Home

Gerechtshof 's-Hertogenbosch, 26-03-2020, ECLI:NL:GHSHE:2020:1090, 200.258.725_01

Gerechtshof 's-Hertogenbosch, 26-03-2020, ECLI:NL:GHSHE:2020:1090, 200.258.725_01

Gegevens

Instantie
Gerechtshof 's-Hertogenbosch
Datum uitspraak
26 maart 2020
Datum publicatie
6 april 2020
ECLI
ECLI:NL:GHSHE:2020:1090
Formele relaties
Zaaknummer
200.258.725_01

Inhoudsindicatie

Huwelijksvermogensrecht; verdeling ontbonden huwelijksgemeenschap.

Uitspraak

GERECHTSHOF ’s-HERTOGENBOSCH

Team familie- en jeugdrecht

zaaknummer : 200.258.725/01

zaaknummer rechtbank : C/03/232801 / FA RK 17-877 en C/03/242994 / FA RK 17-4439

beschikking van de meervoudige kamer van 26 maart 2020

inzake

[appellant] ,

wonende te [woonplaats] ,

verzoeker in het principaal hoger beroep,

verweerder in het incidenteel hoger beroep,

hierna te noemen: de man,

advocaat mr. R.M.J. Schoonbrood te Sittard,

tegen

[verweerster] ,

wonende te [woonplaats] ,

verweerster in het principaal hoger beroep,

verzoekster in het incidenteel hoger beroep,

hierna te noemen: de vrouw,

advocaat mr. L.N. Geerman te Sittard.

1 Het verloop van het geding in eerste aanleg

Het hof verwijst voor het verloop van het geding in eerste aanleg naar de beschikking van de rechtbank Limburg (Maastricht) van 31 januari 2019, uitgesproken onder voormeld zaaknummer.

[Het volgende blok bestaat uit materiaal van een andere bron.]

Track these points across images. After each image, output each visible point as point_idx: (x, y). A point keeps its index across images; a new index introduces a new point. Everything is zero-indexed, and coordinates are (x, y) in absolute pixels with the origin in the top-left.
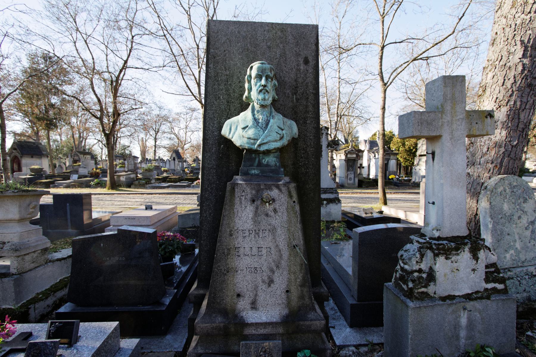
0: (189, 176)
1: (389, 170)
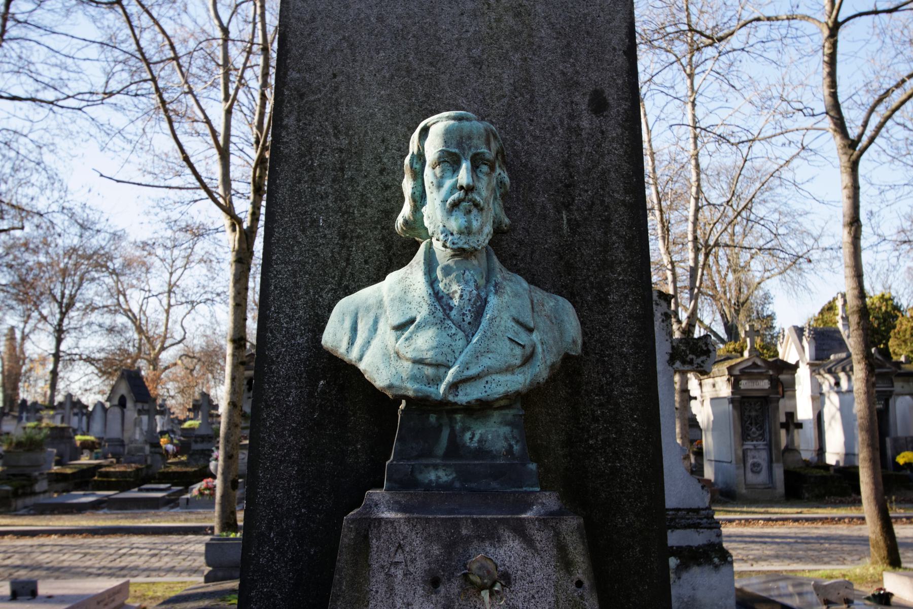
0: (174, 465)
1: (893, 434)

2 Het geding in hoger beroep

2.1.

De man is op 30 april 2019 in hoger beroep gekomen van de beschikking van 31 januari 2019.

2.2.

De vrouw heeft op 12 juni 2019 een verweerschrift tevens houdende incidenteel hoger beroep ingediend.

2.3.

De man heeft op 24 juli 2019 een verweerschrift op het incidenteel hoger beroep ingediend.

2.4.

Bij het hof zijn voorts de volgende stukken ingekomen:

-

een brief van de zijde van de man van 26 juli 2019 met het proces-verbaal van de mondelinge behandeling in eerste aanleg op 5 november 2018;

-

een brief van de zijde van de man van 28 september 2019 met bijlagen (productie 2 en 3);

-

een brief van de zijde van de man van 1 oktober 2019 met bijlage (productie 4).

2.5.

De mondelinge behandeling heeft op 9 oktober 2019 plaatsgevonden. Partijen zijn in persoon verschenen, bijgestaan door hun advocaten. De advocaat van de vrouw heeft ter zitting een pleitnotitie overgelegd.

3 De feiten

3.1.

Het hof gaat uit van de door de rechtbank vastgestelde feiten voor zover daartegen in hoger beroep niet is opgekomen. Onder meer staat het volgende vast:

  1. Partijen zijn, zoals bij de mondelinge behandeling in hoger beroep door hen bevestigd, op 28 juli 1983 te Warschau (Polen) met elkaar gehuwd in gemeenschap van goederen.

  2. Op 21 april 2015 is een eerste echtscheidingsverzoek ingediend. Bij beschikking van 20 april 2016 is de echtscheiding uitgesproken. Deze beschikking had voor 20 januari 2017 ingeschreven moeten zijn in de registers van de burgerlijke stand. Geen van partijen is overgegaan tot het inschrijven van de echtscheidingsbeschikking, zodat deze na 20 januari 2017 zijn rechtskracht heeft verloren.

  3. Op 7 maart 2017 heeft de vrouw een (tweede) verzoek tot echtscheiding ingediend.

  4. Bij beschikking van 24 november 2017 heeft de rechtbank Limburg (Maastricht) daarop de echtscheiding uitgesproken. Ten aanzien van de verdeling van de huwelijksgemeenschap heeft de rechtbank de zaak aangehouden. Over die verdeling is beslist bij de thans bestreden beschikking.

  5. De echtscheidingsbeschikking is op 21 maart 2018 ingeschreven in de registers van de burgerlijke stand.